▶ [Task data]:
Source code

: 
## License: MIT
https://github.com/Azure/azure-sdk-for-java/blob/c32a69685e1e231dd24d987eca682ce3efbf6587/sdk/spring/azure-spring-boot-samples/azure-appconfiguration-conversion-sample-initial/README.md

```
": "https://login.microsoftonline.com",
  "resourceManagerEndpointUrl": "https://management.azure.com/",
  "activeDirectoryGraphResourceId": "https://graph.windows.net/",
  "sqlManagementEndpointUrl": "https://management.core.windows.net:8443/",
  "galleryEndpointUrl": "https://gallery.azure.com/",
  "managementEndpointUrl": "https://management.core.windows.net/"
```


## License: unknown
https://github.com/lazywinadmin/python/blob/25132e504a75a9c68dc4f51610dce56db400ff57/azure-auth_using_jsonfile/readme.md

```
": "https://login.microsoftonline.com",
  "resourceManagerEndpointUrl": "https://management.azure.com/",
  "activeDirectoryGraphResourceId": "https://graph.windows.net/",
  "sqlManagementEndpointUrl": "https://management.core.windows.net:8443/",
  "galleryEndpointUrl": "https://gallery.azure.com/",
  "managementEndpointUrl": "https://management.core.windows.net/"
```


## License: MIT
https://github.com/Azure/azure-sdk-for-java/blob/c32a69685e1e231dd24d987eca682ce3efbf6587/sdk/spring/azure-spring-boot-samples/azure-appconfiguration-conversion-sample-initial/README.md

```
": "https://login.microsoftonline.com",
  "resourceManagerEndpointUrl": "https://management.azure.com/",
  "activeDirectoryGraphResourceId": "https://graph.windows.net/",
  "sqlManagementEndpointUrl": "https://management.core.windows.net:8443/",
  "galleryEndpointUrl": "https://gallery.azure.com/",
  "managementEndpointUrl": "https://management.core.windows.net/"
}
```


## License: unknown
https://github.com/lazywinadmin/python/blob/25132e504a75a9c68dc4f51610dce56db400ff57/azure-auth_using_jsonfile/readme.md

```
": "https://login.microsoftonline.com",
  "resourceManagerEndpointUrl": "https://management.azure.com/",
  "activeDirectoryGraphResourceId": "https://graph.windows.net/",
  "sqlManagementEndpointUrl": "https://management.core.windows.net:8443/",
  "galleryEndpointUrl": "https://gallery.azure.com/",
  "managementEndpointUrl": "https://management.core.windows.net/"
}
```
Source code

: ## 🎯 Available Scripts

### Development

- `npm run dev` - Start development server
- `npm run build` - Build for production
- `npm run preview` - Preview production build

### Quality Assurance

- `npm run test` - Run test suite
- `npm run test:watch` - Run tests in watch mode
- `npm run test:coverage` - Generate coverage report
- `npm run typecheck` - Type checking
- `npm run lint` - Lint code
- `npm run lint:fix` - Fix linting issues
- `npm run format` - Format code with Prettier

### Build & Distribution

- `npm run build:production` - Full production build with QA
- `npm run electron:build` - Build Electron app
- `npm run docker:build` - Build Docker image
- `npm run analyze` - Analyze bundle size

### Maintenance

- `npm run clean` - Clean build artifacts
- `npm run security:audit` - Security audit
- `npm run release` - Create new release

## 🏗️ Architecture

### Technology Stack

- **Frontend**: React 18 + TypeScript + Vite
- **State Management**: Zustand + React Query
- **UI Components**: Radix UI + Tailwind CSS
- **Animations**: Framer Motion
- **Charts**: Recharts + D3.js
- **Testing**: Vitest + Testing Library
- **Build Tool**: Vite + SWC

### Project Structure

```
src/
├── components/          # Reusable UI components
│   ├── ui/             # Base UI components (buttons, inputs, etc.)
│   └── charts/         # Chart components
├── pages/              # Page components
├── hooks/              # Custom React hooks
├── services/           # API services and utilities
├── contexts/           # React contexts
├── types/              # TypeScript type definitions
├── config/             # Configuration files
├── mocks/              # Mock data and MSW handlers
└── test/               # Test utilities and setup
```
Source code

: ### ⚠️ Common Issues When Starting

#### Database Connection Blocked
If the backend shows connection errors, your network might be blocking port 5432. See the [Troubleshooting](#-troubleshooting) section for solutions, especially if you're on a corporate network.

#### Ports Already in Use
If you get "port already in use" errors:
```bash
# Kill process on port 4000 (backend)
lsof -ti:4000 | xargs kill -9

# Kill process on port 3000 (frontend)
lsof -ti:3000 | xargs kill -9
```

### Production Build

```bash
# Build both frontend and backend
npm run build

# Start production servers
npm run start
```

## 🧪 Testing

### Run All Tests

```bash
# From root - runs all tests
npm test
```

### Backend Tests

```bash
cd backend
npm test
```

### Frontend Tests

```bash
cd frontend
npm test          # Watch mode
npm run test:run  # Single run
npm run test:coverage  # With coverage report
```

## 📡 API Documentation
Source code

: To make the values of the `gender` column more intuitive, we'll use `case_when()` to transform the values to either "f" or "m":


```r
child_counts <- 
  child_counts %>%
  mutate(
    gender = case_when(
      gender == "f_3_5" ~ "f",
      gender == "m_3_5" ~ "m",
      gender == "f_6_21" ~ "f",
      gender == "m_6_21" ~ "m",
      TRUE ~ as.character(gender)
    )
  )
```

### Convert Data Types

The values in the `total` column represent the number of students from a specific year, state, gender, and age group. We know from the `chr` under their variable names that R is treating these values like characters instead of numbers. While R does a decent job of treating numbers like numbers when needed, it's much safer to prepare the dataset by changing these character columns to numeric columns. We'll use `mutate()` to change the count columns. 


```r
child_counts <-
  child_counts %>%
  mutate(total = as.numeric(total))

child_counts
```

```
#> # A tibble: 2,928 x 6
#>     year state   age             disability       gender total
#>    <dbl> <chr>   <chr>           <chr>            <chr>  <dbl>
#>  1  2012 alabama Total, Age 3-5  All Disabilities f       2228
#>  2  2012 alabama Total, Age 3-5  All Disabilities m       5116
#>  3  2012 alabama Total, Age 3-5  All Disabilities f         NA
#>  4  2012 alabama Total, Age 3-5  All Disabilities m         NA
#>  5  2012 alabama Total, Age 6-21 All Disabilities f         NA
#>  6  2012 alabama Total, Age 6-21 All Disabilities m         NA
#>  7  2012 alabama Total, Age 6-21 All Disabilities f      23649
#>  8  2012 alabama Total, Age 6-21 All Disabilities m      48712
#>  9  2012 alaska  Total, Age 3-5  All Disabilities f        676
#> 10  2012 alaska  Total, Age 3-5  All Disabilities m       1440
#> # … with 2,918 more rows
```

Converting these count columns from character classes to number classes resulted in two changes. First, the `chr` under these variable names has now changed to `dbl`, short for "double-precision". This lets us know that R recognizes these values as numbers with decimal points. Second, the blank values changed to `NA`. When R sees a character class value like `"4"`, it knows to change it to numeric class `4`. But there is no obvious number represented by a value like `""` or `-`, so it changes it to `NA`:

▶ [What to do]: The response must restate every entry word for word.

▶ [Result of the exercise]:
Source code

: 
## License: MIT
https://github.com/Azure/azure-sdk-for-java/blob/c32a69685e1e231dd24d987eca682ce3efbf6587/sdk/spring/azure-spring-boot-samples/azure-appconfiguration-conversion-sample-initial/README.md

```
": "https://login.microsoftonline.com",
  "resourceManagerEndpointUrl": "https://management.azure.com/",
  "activeDirectoryGraphResourceId": "https://graph.windows.net/",
  "sqlManagementEndpointUrl": "https://management.core.windows.net:8443/",
  "galleryEndpointUrl": "https://gallery.azure.com/",
  "managementEndpointUrl": "https://management.core.windows.net/"
```


## License: unknown
https://github.com/lazywinadmin/python/blob/25132e504a75a9c68dc4f51610dce56db400ff57/azure-auth_using_jsonfile/readme.md

```
": "https://login.microsoftonline.com",
  "resourceManagerEndpointUrl": "https://management.azure.com/",
  "activeDirectoryGraphResourceId": "https://graph.windows.net/",
  "sqlManagementEndpointUrl": "https://management.core.windows.net:8443/",
  "galleryEndpointUrl": "https://gallery.azure.com/",
  "managementEndpointUrl": "https://management.core.windows.net/"
```


## License: MIT
https://github.com/Azure/azure-sdk-for-java/blob/c32a69685e1e231dd24d987eca682ce3efbf6587/sdk/spring/azure-spring-boot-samples/azure-appconfiguration-conversion-sample-initial/README.md

```
": "https://login.microsoftonline.com",
  "resourceManagerEndpointUrl": "https://management.azure.com/",
  "activeDirectoryGraphResourceId": "https://graph.windows.net/",
  "sqlManagementEndpointUrl": "https://management.core.windows.net:8443/",
  "galleryEndpointUrl": "https://gallery.azure.com/",
  "managementEndpointUrl": "https://management.core.windows.net/"
}
```


## License: unknown
https://github.com/lazywinadmin/python/blob/25132e504a75a9c68dc4f51610dce56db400ff57/azure-auth_using_jsonfile/readme.md

```
": "https://login.microsoftonline.com",
  "resourceManagerEndpointUrl": "https://management.azure.com/",
  "activeDirectoryGraphResourceId": "https://graph.windows.net/",
  "sqlManagementEndpointUrl": "https://management.core.windows.net:8443/",
  "galleryEndpointUrl": "https://gallery.azure.com/",
  "managementEndpointUrl": "https://management.core.windows.net/"
}
```
Source code

: ## 🎯 Available Scripts

### Development

- `npm run dev` - Start development server
- `npm run build` - Build for production
- `npm run preview` - Preview production build

### Quality Assurance

- `npm run test` - Run test suite
- `npm run test:watch` - Run tests in watch mode
- `npm run test:coverage` - Generate coverage report
- `npm run typecheck` - Type checking
- `npm run lint` - Lint code
- `npm run lint:fix` - Fix linting issues
- `npm run format` - Format code with Prettier

### Build & Distribution

- `npm run build:production` - Full production build with QA
- `npm run electron:build` - Build Electron app
- `npm run docker:build` - Build Docker image
- `npm run analyze` - Analyze bundle size

### Maintenance

- `npm run clean` - Clean build artifacts
- `npm run security:audit` - Security audit
- `npm run release` - Create new release

## 🏗️ Architecture

### Technology Stack

- **Frontend**: React 18 + TypeScript + Vite
- **State Management**: Zustand + React Query
- **UI Components**: Radix UI + Tailwind CSS
- **Animations**: Framer Motion
- **Charts**: Recharts + D3.js
- **Testing**: Vitest + Testing Library
- **Build Tool**: Vite + SWC

### Project Structure

```
src/
├── components/          # Reusable UI components
│   ├── ui/             # Base UI components (buttons, inputs, etc.)
│   └── charts/         # Chart components
├── pages/              # Page components
├── hooks/              # Custom React hooks
├── services/           # API services and utilities
├── contexts/           # React contexts
├── types/              # TypeScript type definitions
├── config/             # Configuration files
├── mocks/              # Mock data and MSW handlers
└── test/               # Test utilities and setup
```
Source code

: ### ⚠️ Common Issues When Starting

#### Database Connection Blocked
If the backend shows connection errors, your network might be blocking port 5432. See the [Troubleshooting](#-troubleshooting) section for solutions, especially if you're on a corporate network.

#### Ports Already in Use
If you get "port already in use" errors:
```bash
# Kill process on port 4000 (backend)
lsof -ti:4000 | xargs kill -9

# Kill process on port 3000 (frontend)
lsof -ti:3000 | xargs kill -9
```

### Production Build

```bash
# Build both frontend and backend
npm run build

# Start production servers
npm run start
```

## 🧪 Testing

### Run All Tests

```bash
# From root - runs all tests
npm test
```

### Backend Tests

```bash
cd backend
npm test
```

### Frontend Tests

```bash
cd frontend
npm test          # Watch mode
npm run test:run  # Single run
npm run test:coverage  # With coverage report
```

## 📡 API Documentation
Source code

: To make the values of the `gender` column more intuitive, we'll use `case_when()` to transform the values to either "f" or "m":


```r
child_counts <- 
  child_counts %>%
  mutate(
    gender = case_when(
      gender == "f_3_5" ~ "f",
      gender == "m_3_5" ~ "m",
      gender == "f_6_21" ~ "f",
      gender == "m_6_21" ~ "m",
      TRUE ~ as.character(gender)
    )
  )
```

### Convert Data Types

The values in the `total` column represent the number of students from a specific year, state, gender, and age group. We know from the `chr` under their variable names that R is treating these values like characters instead of numbers. While R does a decent job of treating numbers like numbers when needed, it's much safer to prepare the dataset by changing these character columns to numeric columns. We'll use `mutate()` to change the count columns. 


```r
child_counts <-
  child_counts %>%
  mutate(total = as.numeric(total))

child_counts
```

```
#> # A tibble: 2,928 x 6
#>     year state   age             disability       gender total
#>    <dbl> <chr>   <chr>           <chr>            <chr>  <dbl>
#>  1  2012 alabama Total, Age 3-5  All Disabilities f       2228
#>  2  2012 alabama Total, Age 3-5  All Disabilities m       5116
#>  3  2012 alabama Total, Age 3-5  All Disabilities f         NA
#>  4  2012 alabama Total, Age 3-5  All Disabilities m         NA
#>  5  2012 alabama Total, Age 6-21 All Disabilities f         NA
#>  6  2012 alabama Total, Age 6-21 All Disabilities m         NA
#>  7  2012 alabama Total, Age 6-21 All Disabilities f      23649
#>  8  2012 alabama Total, Age 6-21 All Disabilities m      48712
#>  9  2012 alaska  Total, Age 3-5  All Disabilities f        676
#> 10  2012 alaska  Total, Age 3-5  All Disabilities m       1440
#> # … with 2,918 more rows
```

Converting these count columns from character classes to number classes resulted in two changes. First, the `chr` under these variable names has now changed to `dbl`, short for "double-precision". This lets us know that R recognizes these values as numbers with decimal points. Second, the blank values changed to `NA`. When R sees a character class value like `"4"`, it knows to change it to numeric class `4`. But there is no obvious number represented by a value like `""` or `-`, so it changes it to `NA`:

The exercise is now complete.